I don't want to jump in on the cyberpunk comments above -- that wasn't really my reading of it -- but I actually found the *film* to be ethnocentric (US-ian) in a retro kind of way. Although the movie takes us to several different continents, at no point do we interact with the people there *as* people. In fact, it largely doesn't matter where we are at any point, other than 'not the US.' Even the characters are almost entirely white and anglo-centric, with the notable exception of Sato.
|Date:||August 5th, 2010 06:03 pm (UTC)|| |
The chemist is Indian!
Sad that I was like "whoa, two PoC?!" huh? And they were both from cultures that are stereotypically smart and "civilized."
Only two women, too. One of whom is literally a manifestation of the male main character's guilt, and the other who serves primarily as his conscience. I was...unimpressed, to say the least.
You're right; I forgot the chemist. Yusuf.
|Date:||August 5th, 2010 06:20 pm (UTC)|| |
Oh, that would make him Arabic, then. I misread his ethnicity (and missed his name, obviously, but that's fine, because I missed practically everyone's name.)
|Date:||August 5th, 2010 07:33 pm (UTC)|| |
It's a mainstream US film. There is definitely some US TV that's doing OK wrt sexism (most of which is currently on the USA network). The number of US films that manage this feat are far fewer in number. It didn't seem worse than most other movies wrt sexism, but was also definitely no better.
══════════════════════════════
ACTIVITY 1
Answer these questions using the comment thread above:
(a) In the first comment, which character is the notable exception to the almost entirely white, anglo-centric cast?
(b) How many women does the film have, according to the thread?
(c) What is the chemist's name?
ACTIVITY 2
Write out the part of the comment thread starting with "Only two women, too." and going on through "the chemist. Yusuf.".

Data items
══════════════════════════════
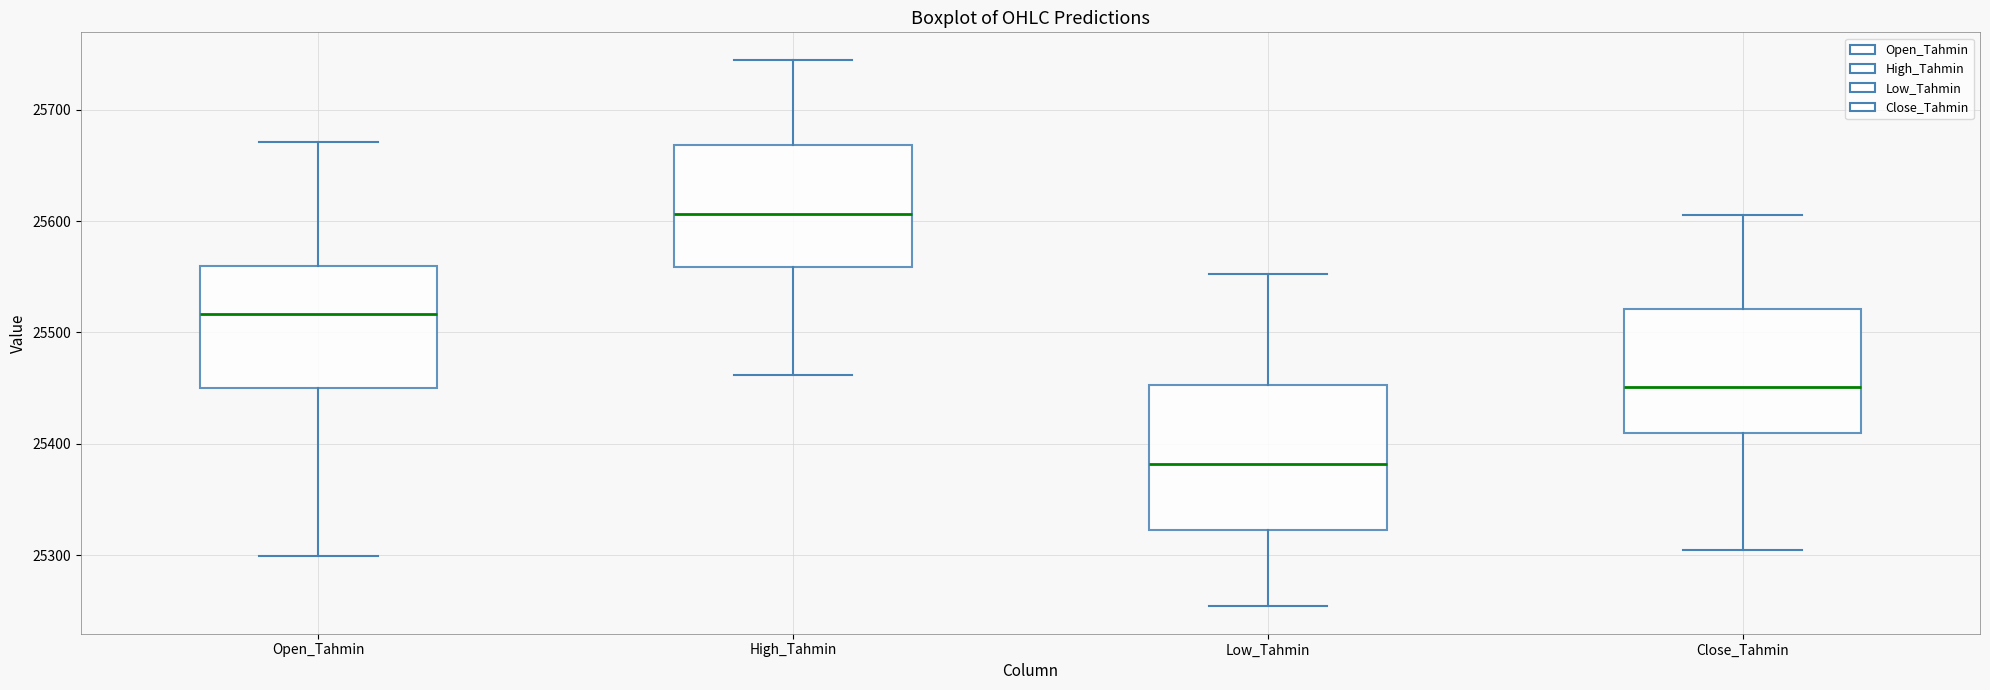

Reading left to right, read every box against the y-axis: the position of its median line, the range the box covers, and the ends of its whiskers. The values are not printed on the chart, so give them approximately, as read against the axis.

Open_Tahmin: median 25520, box 25450 to 25560, whiskers 25300 to 25670
High_Tahmin: median 25610, box 25560 to 25670, whiskers 25460 to 25740
Low_Tahmin: median 25380, box 25320 to 25450, whiskers 25250 to 25550
Close_Tahmin: median 25450, box 25410 to 25520, whiskers 25300 to 25610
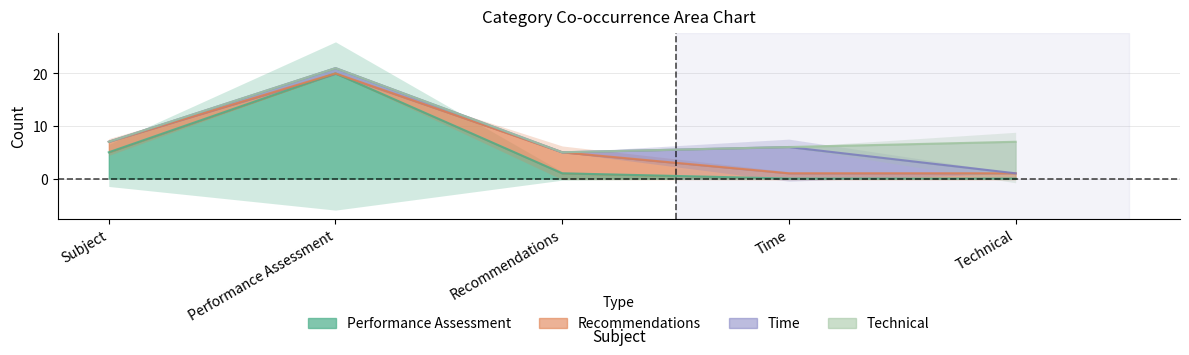

Reading right to left, list all the values displayed in this chart.

performance_assessment: technical=0	time=0	recommendations=1	performance_assessment=20	subject=5
recommendations: technical=1	time=1	recommendations=4	performance_assessment=0	subject=2
time: technical=0	time=5	recommendations=0	performance_assessment=1	subject=0
technical: technical=6	time=0	recommendations=0	performance_assessment=0	subject=0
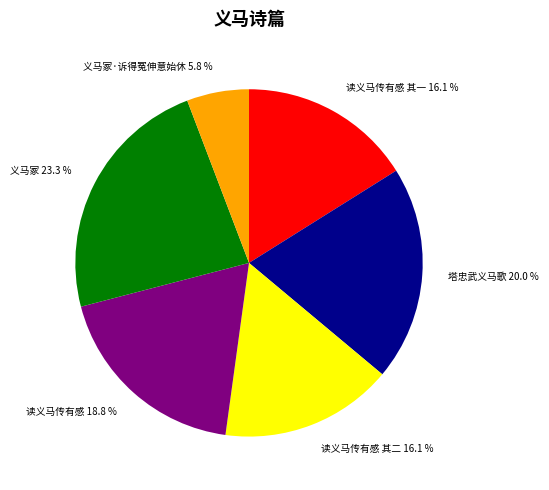

What portion of the pie excludes 塔忠武义马歌 20.0 %?

80.0%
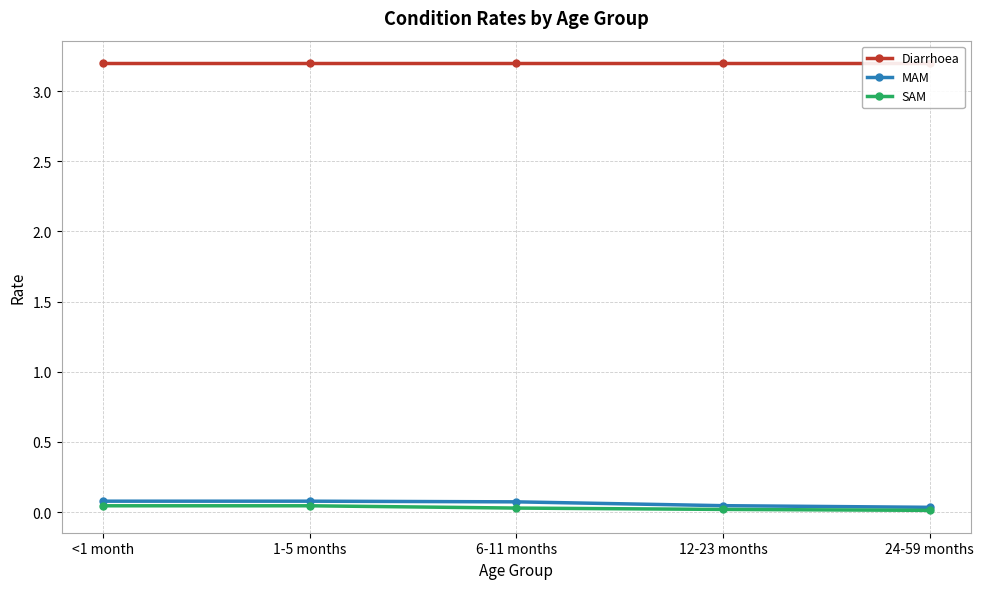

Reading left to right, list all the values displayed in this chart.

Diarrhoea: <1 month=3.2	1-5 months=3.2	6-11 months=3.2	12-23 months=3.2	24-59 months=3.2
MAM: <1 month=0.1	1-5 months=0.1	6-11 months=0.1	12-23 months=0.0	24-59 months=0.0
SAM: <1 month=0.0	1-5 months=0.0	6-11 months=0.0	12-23 months=0.0	24-59 months=0.0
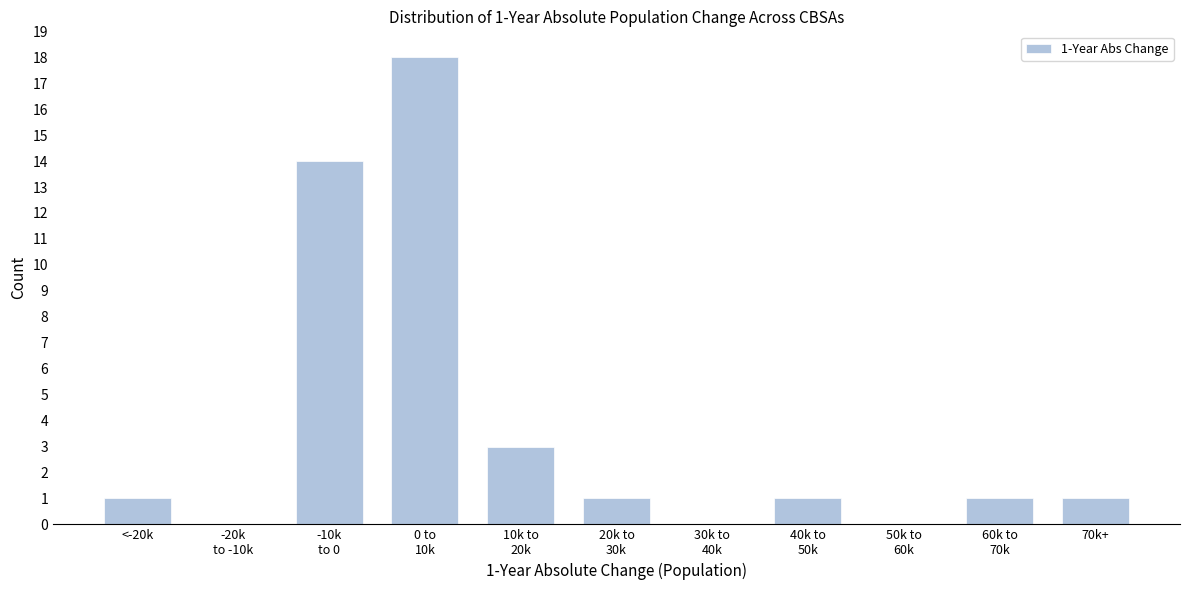

What is the maximum value shown in the chart?

18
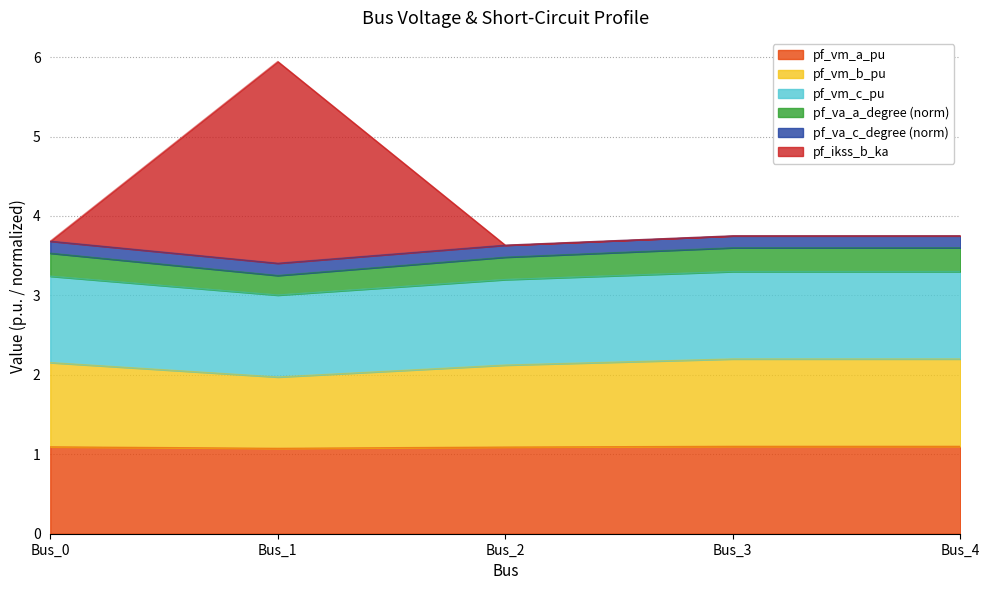

What is the maximum value for pf_vm_a_pu?

1.1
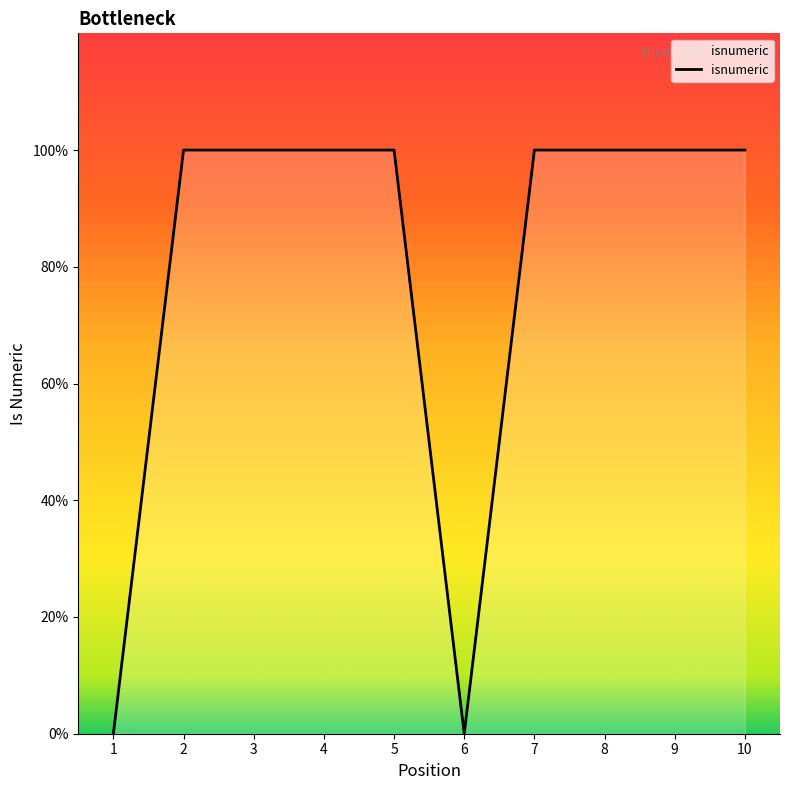

Rank the categories by value from lowest to highest.

1, 6, 2, 3, 4, 5, 7, 8, 9, 10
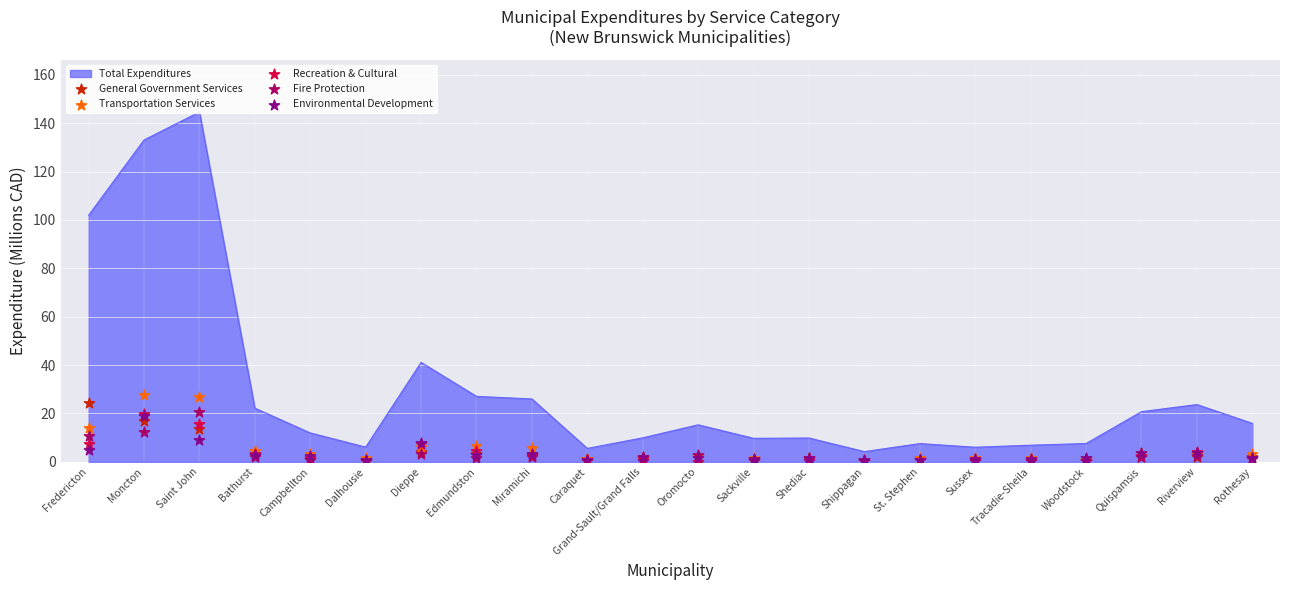

Which series has the largest total across all categories?

Transportation Services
══════════════════════════════
TASK OUTPUT 1
(a) Sato
(b) Two
(c) Yusuf

TASK OUTPUT 2
Only two women, too. One of whom is literally a manifestation of the male main character's guilt, and the other who serves primarily as his conscience. I was...unimpressed, to say the least.
You're right; I forgot the chemist. Yusuf.